“Controlli serrati e sistematici come per la moschea di Parma anche in via Pertini a Fidenza per verificare se dietro la sede dell’Associazione Ennour si nasconde un luogo di culto abusivo”.
È quello che chiedono a nome della Lega di Fidenza e Salsomaggiore Terme le due capogruppo nei rispettivi Consigli comunali, Samantha Parri e Giulia Chiussi dopo che si è diffusa la notizia che la Regione Emilia-Romagna ha cancellato dal registro regionale delle associazioni di promozione sociale l’associazione Comunità Islamica di Parma e provincia che quindi non potrà più restare nella sua sede di via Campanini a Parma.

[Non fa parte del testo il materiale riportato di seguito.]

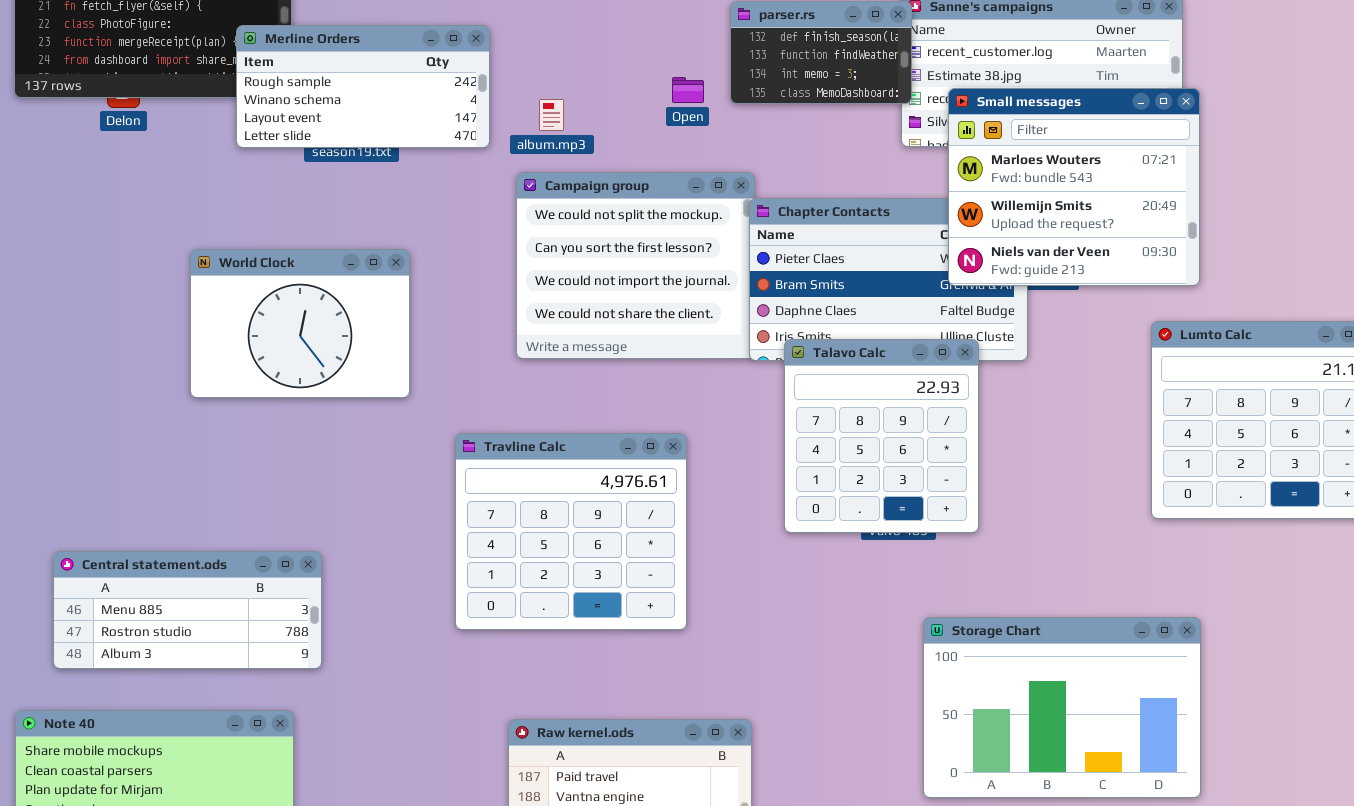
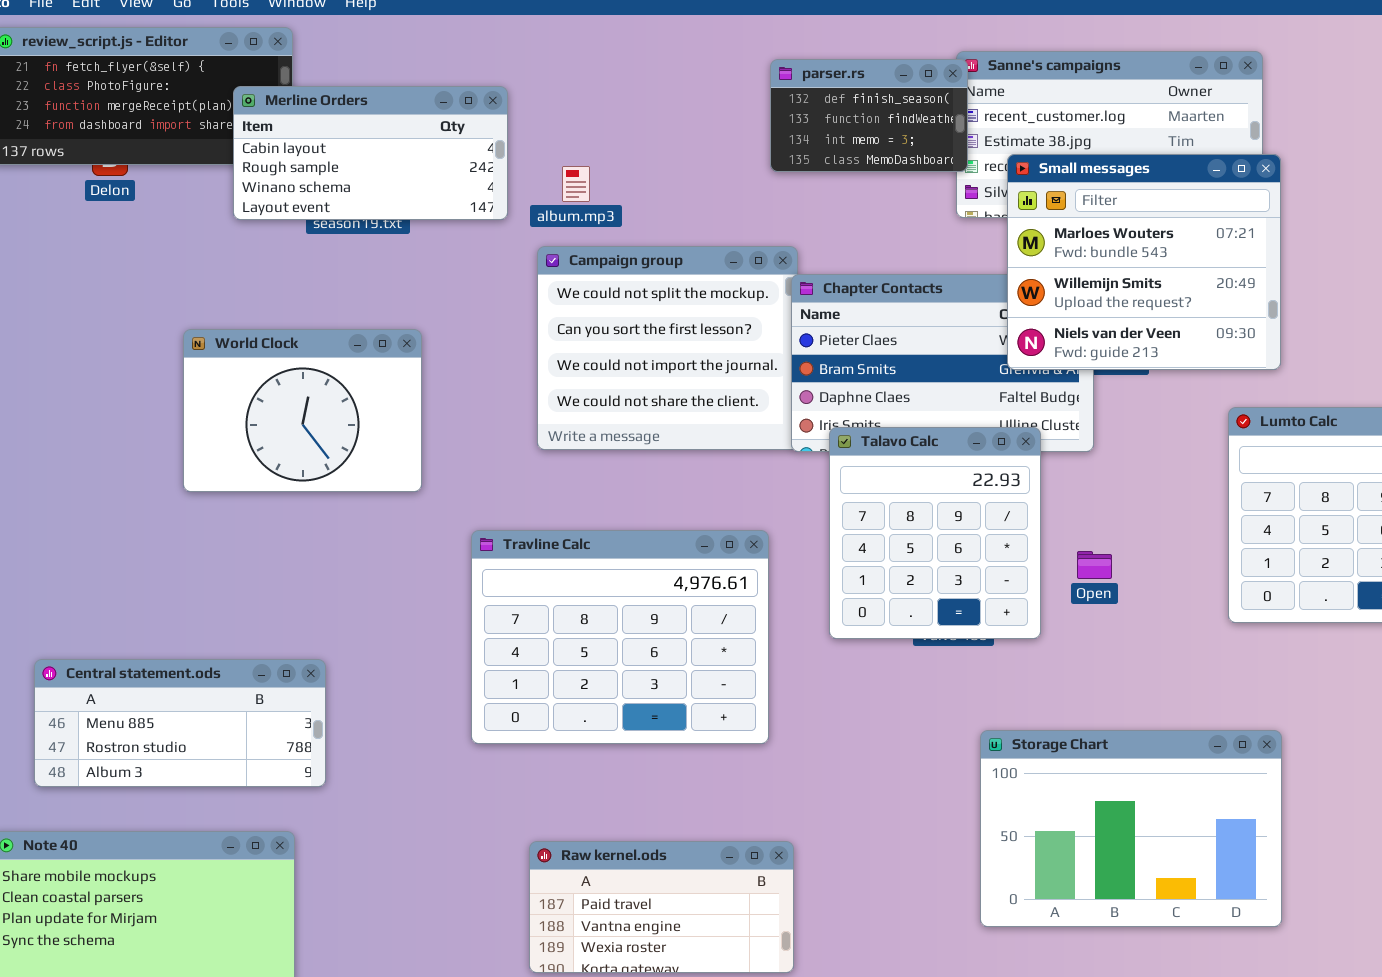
Merline Orders: [236,25,490,148] -> [233,86,508,220], scrolled up 1 row
Open: [672,77,704,103] -> [1077,551,1112,579], moved
Travline Calc: [455,433,687,630] -> [471,530,769,744], resized

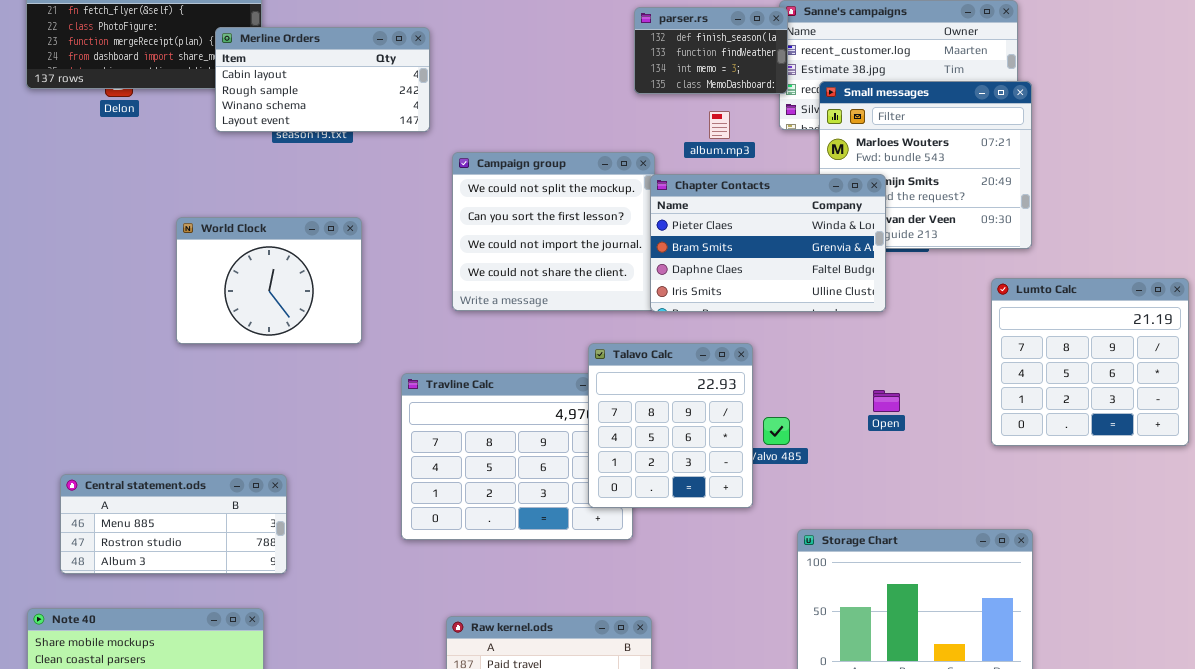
album.mp3: [562,166,590,202] -> [709,111,730,139], moved
Chapter Contacts: [791,274,1094,452] -> [650,174,886,312], raised
Talavo Calc: [829,427,1041,639] -> [588,343,753,508], moved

“La sede di via Pertini a Fidenza è il principale centro in cui si raccolgono costantemente i fedeli di religione islamica che abitano in un ampio comprensorio territoriale che va da Salsomaggiore alla bassa ovest. È difficile pensare che le frequenti adunate siano dovute solo ad attività di promozione sociale – hanno piegato le due esponenti leghiste – Le leggi nazionali e regionali sono molto chiare perché stabiliscono che l’attività religiosa non rientra tra quelle di promozione sociale e che nelle sedi di associazioni di promozione sociale le attività di promozione sociale devono essere prevalenti. L’associazione che non rispetta quelle regole deve essere cancellata dal registro regionale delle associazioni di promozione sociale e perde il beneficio di poter utilizzare come sua sede un immobile con qualunque destinazione urbanistica. La Giunta regionale comunque aveva risposto a due interrogazioni presentate nel 2017 dal Vicepresidente dell’Assemblea regionale Fabio Rainieri sull’allora in costruzione sede di via Pertini promettendo che avrebbe fatto fare controlli sul corretto utilizzo di quell’immobile mentre entrambe i sindaci di Fidenza e Salsomaggiore avevano garantito che la legge non sarebbe stata raggirata. Da allora però si ha testimonianza di riunioni molto frequenti in quella stessa sede specie il venerdì e durante il Ramadam. Non si hanno invece notizie di controlli approfonditi, costanti e sistematici su quanto avviene in quel luogo che andrebbero fatti anche per verificare se vengono rispettati i divieti di assembramenti e le disposizioni anti contagio durante l’attuale periodo di pandemia. Con questo non vogliamo togliere ai fedeli islamici di avere un luogo in cui pregare – hanno concluso Parri e Chiussi – ma riteniamo che lo possano legittimamente avere rispettando le leggi come fanno le altre confessioni religiose e non aggirandole”.